Stored items
************
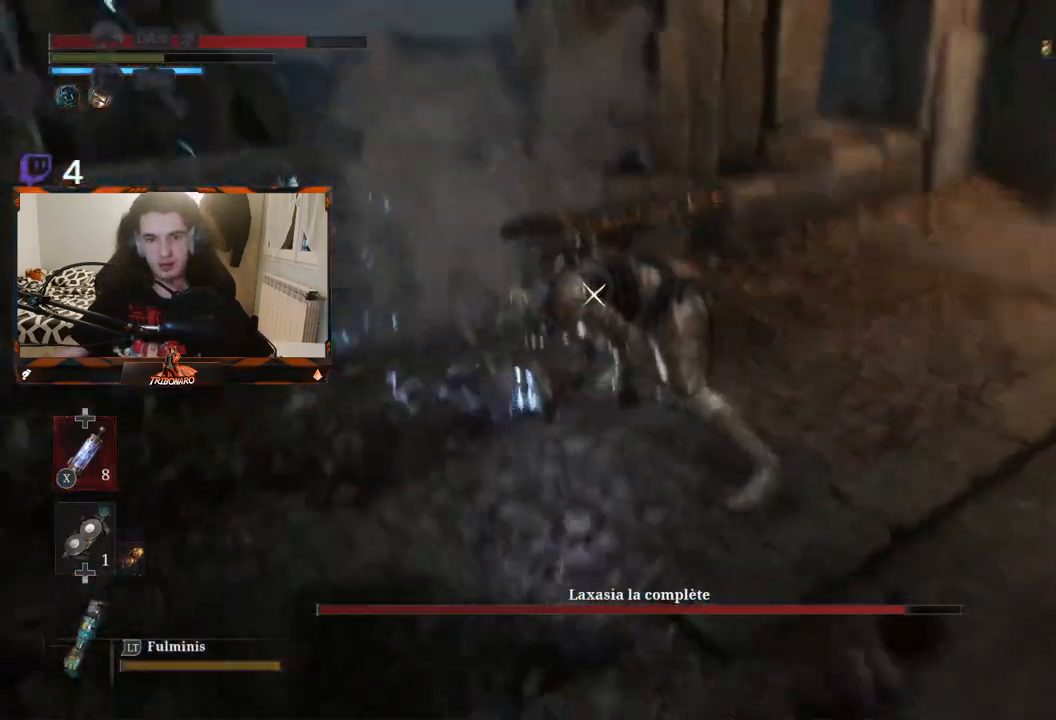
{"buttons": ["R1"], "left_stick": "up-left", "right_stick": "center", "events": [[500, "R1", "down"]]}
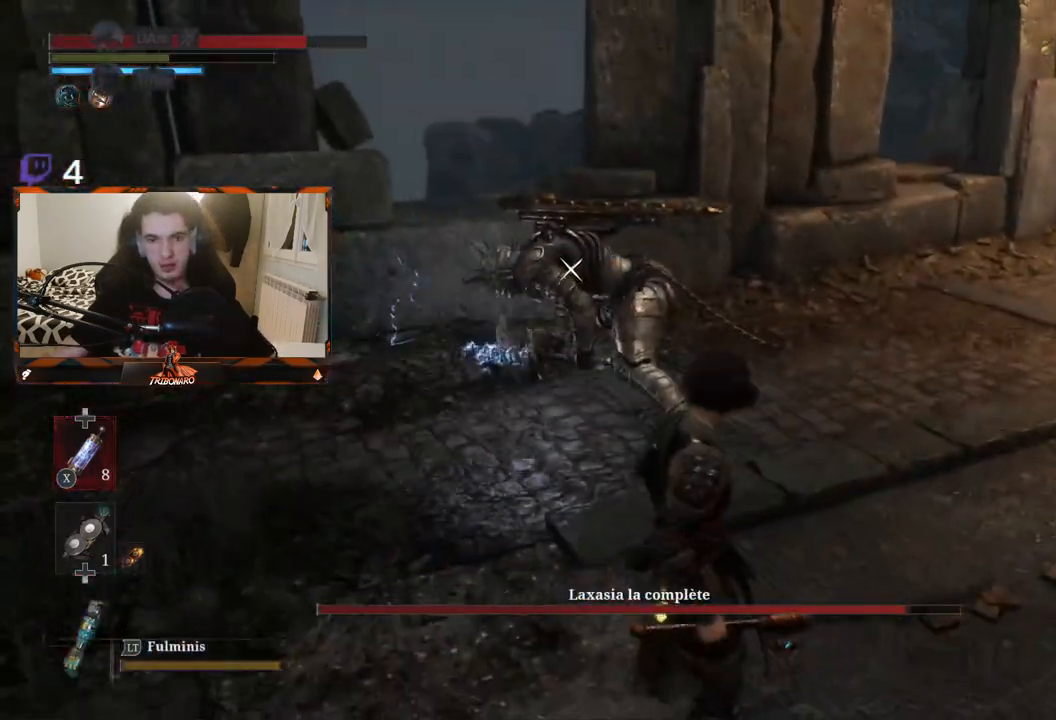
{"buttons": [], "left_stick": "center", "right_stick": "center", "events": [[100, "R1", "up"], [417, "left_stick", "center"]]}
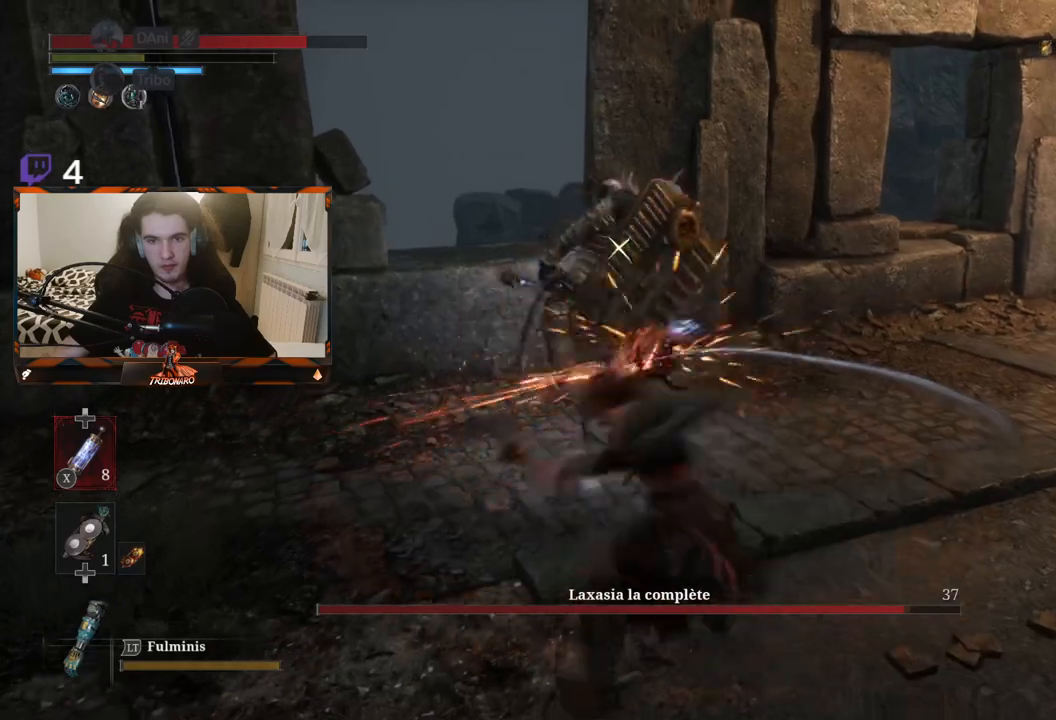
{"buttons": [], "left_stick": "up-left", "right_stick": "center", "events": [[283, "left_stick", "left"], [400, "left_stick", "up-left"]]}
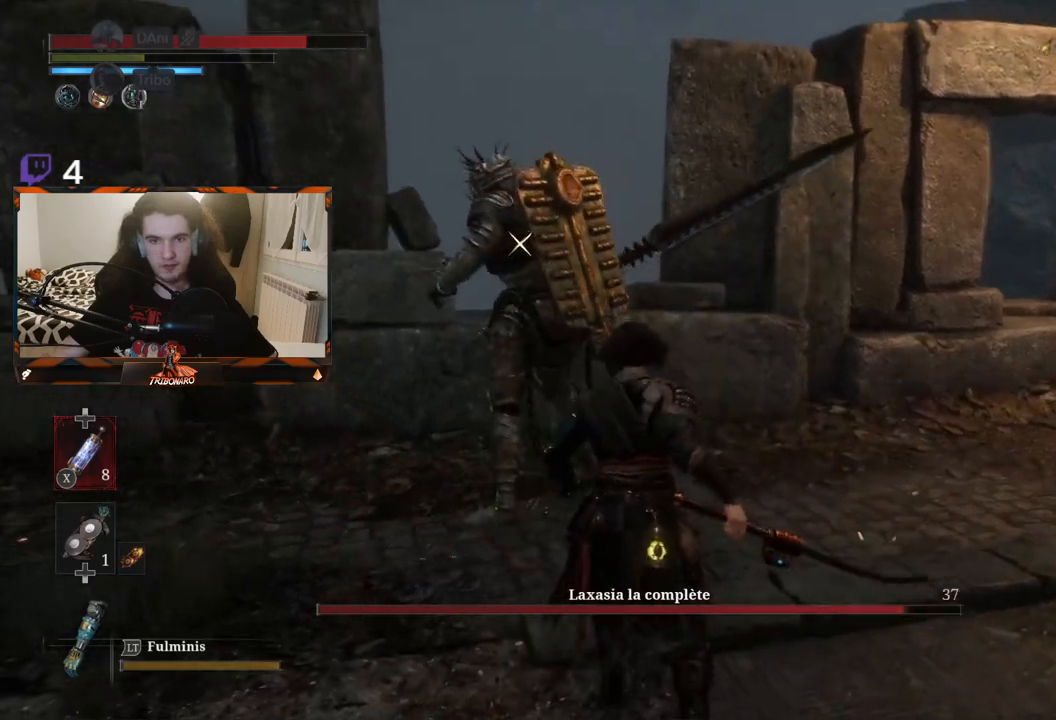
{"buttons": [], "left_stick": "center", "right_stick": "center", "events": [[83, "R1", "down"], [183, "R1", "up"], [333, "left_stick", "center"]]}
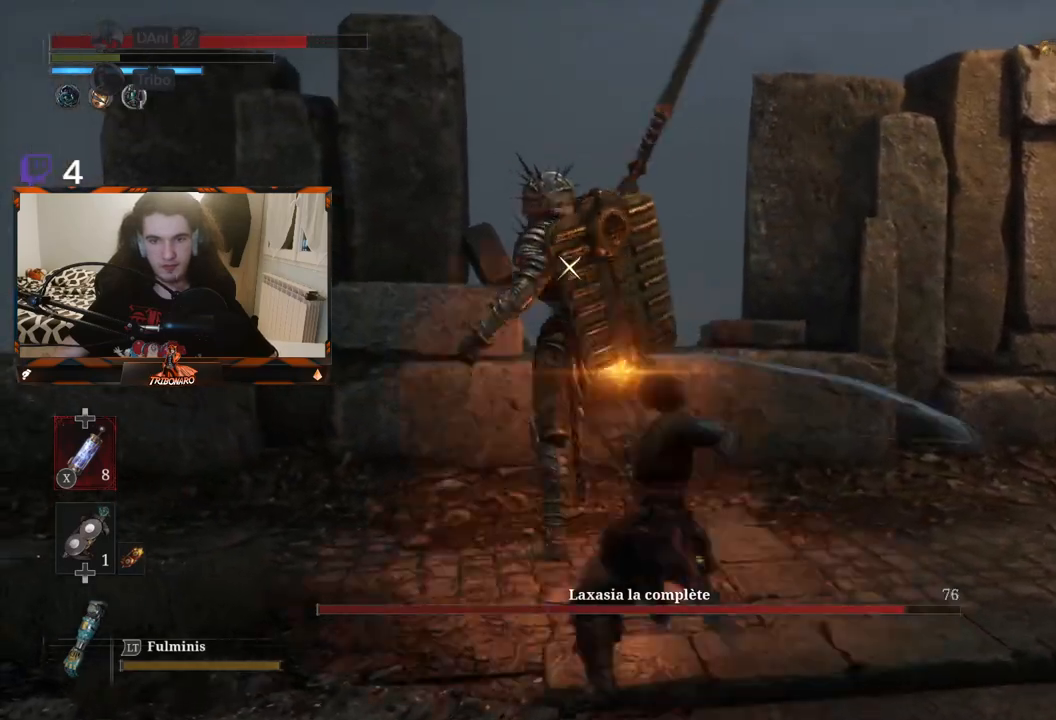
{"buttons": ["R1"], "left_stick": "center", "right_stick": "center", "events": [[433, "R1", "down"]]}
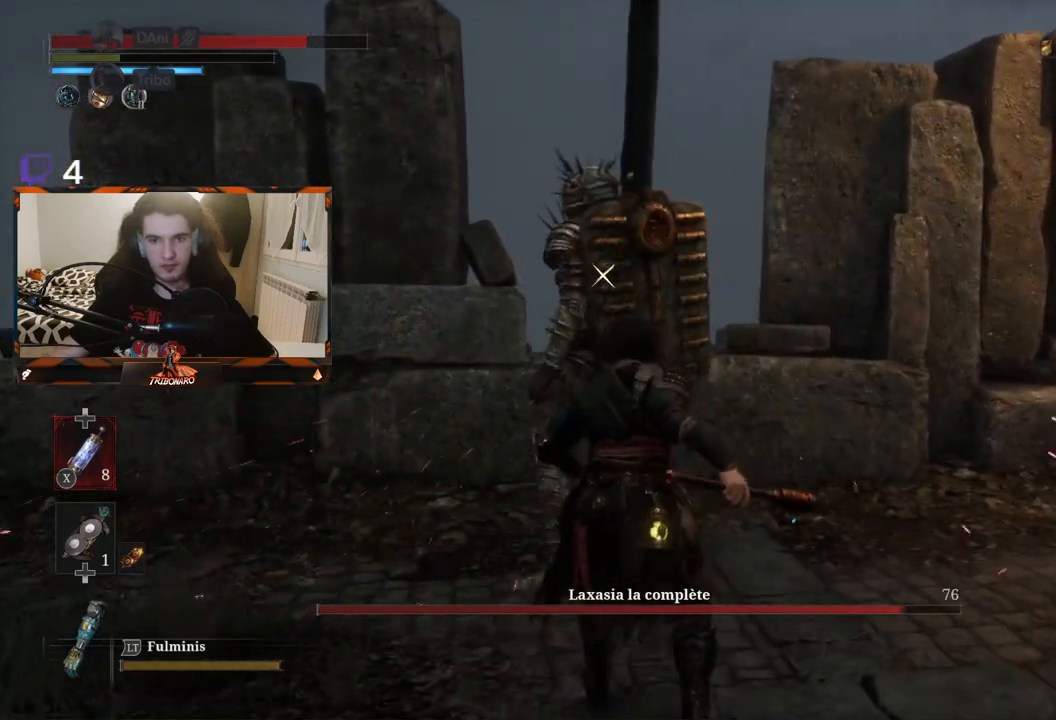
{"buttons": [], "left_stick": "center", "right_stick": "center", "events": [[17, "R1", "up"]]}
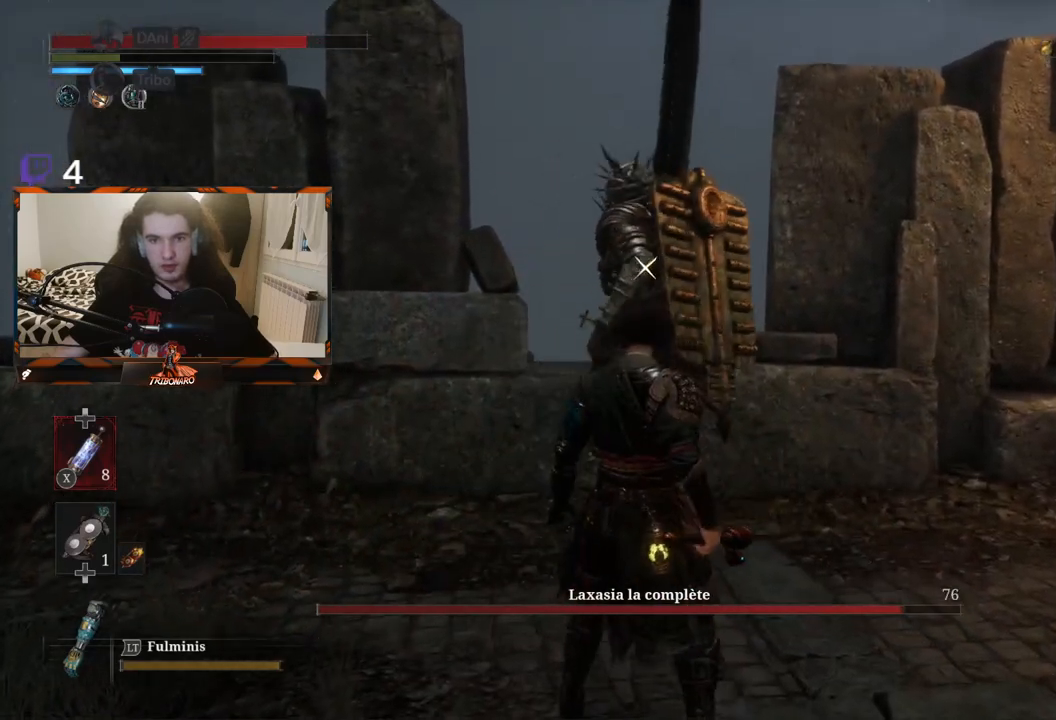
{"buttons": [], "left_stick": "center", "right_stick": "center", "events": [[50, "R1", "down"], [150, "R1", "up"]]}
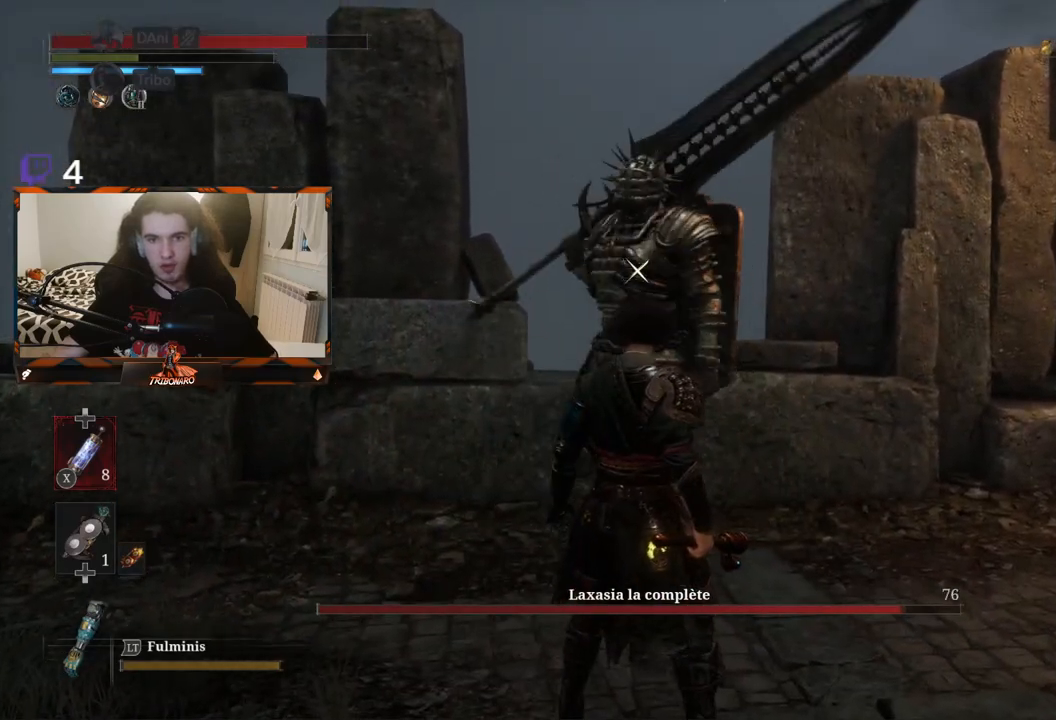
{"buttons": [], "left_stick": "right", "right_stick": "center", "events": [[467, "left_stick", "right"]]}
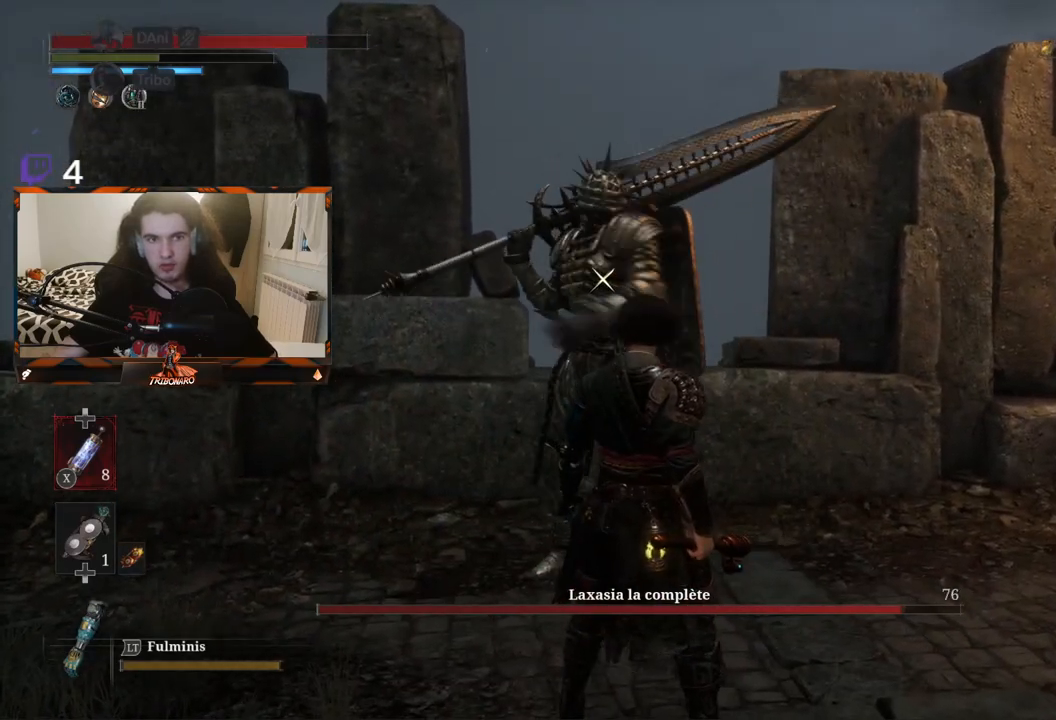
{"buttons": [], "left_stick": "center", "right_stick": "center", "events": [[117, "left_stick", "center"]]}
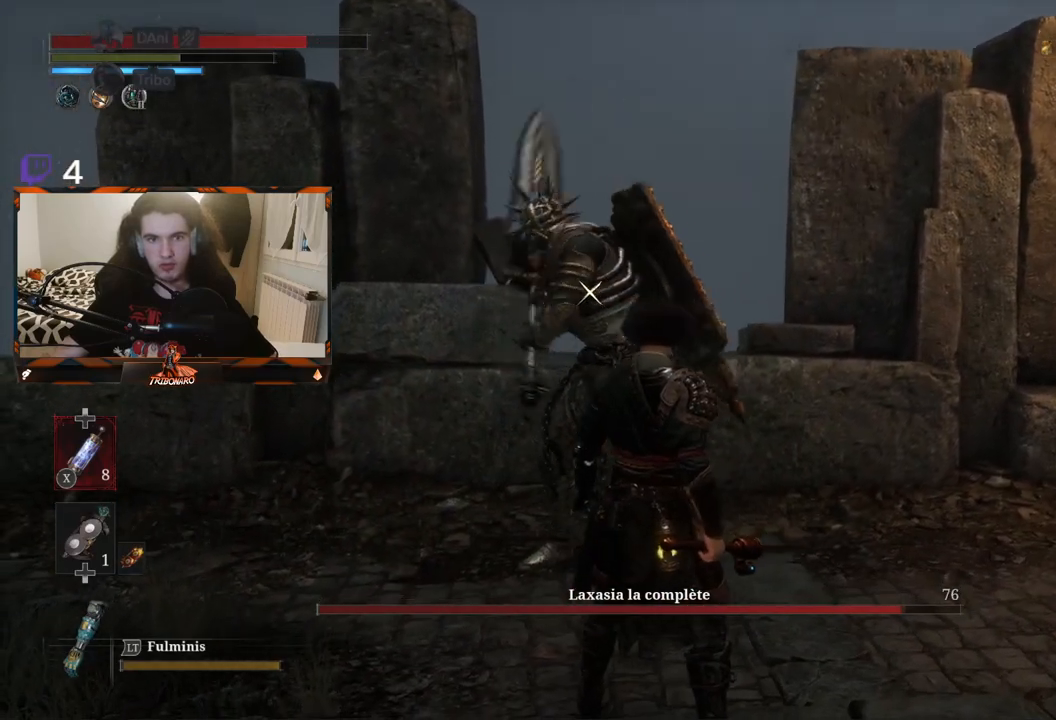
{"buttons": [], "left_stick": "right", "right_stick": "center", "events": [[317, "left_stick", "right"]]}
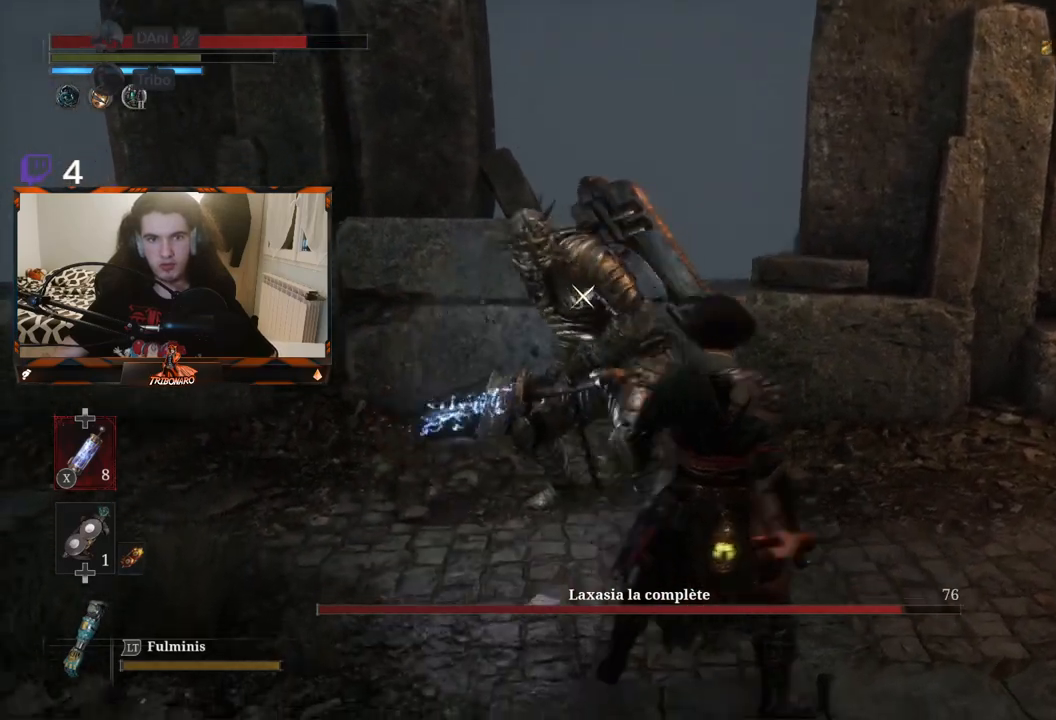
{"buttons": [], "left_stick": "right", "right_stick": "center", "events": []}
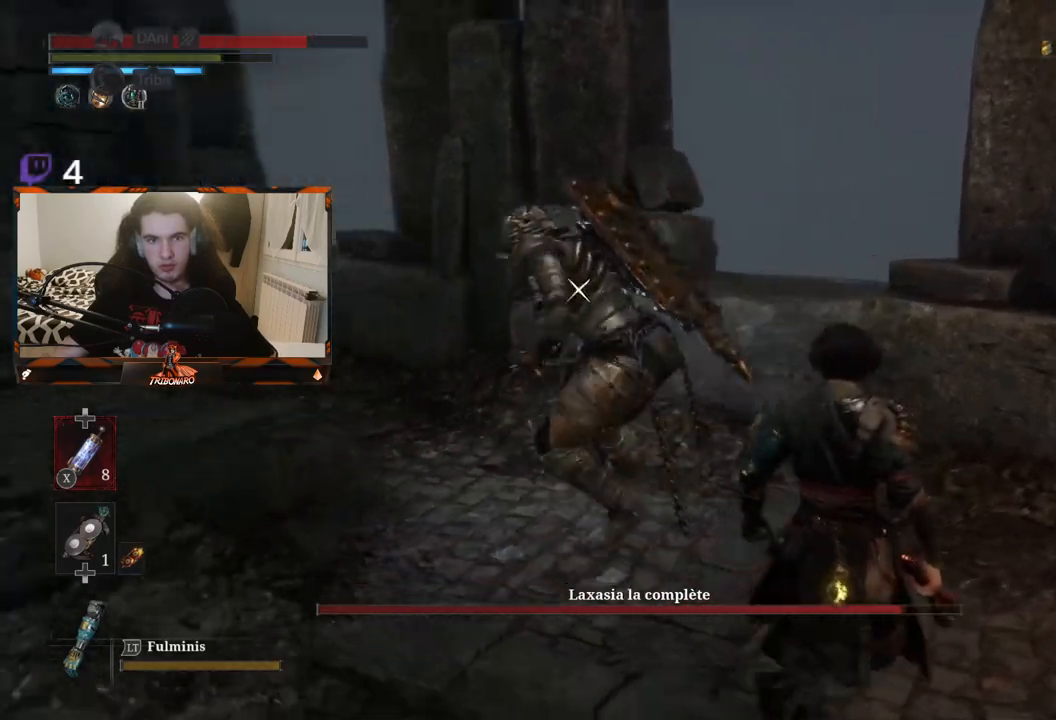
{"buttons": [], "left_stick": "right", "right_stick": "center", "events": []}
************
WORK INSTRUCTIONS =>
If a record contains a picture, leave the picture out; repeat the record itself exactly.

COMPLETED EXERCISE =>
{"buttons": ["R1"], "left_stick": "up-left", "right_stick": "center", "events": [[500, "R1", "down"]]}
{"buttons": [], "left_stick": "center", "right_stick": "center", "events": [[100, "R1", "up"], [417, "left_stick", "center"]]}
{"buttons": [], "left_stick": "up-left", "right_stick": "center", "events": [[283, "left_stick", "left"], [400, "left_stick", "up-left"]]}
{"buttons": [], "left_stick": "center", "right_stick": "center", "events": [[83, "R1", "down"], [183, "R1", "up"], [333, "left_stick", "center"]]}
{"buttons": ["R1"], "left_stick": "center", "right_stick": "center", "events": [[433, "R1", "down"]]}
{"buttons": [], "left_stick": "center", "right_stick": "center", "events": [[17, "R1", "up"]]}
{"buttons": [], "left_stick": "center", "right_stick": "center", "events": [[50, "R1", "down"], [150, "R1", "up"]]}
{"buttons": [], "left_stick": "right", "right_stick": "center", "events": [[467, "left_stick", "right"]]}
{"buttons": [], "left_stick": "center", "right_stick": "center", "events": [[117, "left_stick", "center"]]}
{"buttons": [], "left_stick": "right", "right_stick": "center", "events": [[317, "left_stick", "right"]]}
{"buttons": [], "left_stick": "right", "right_stick": "center", "events": []}
{"buttons": [], "left_stick": "right", "right_stick": "center", "events": []}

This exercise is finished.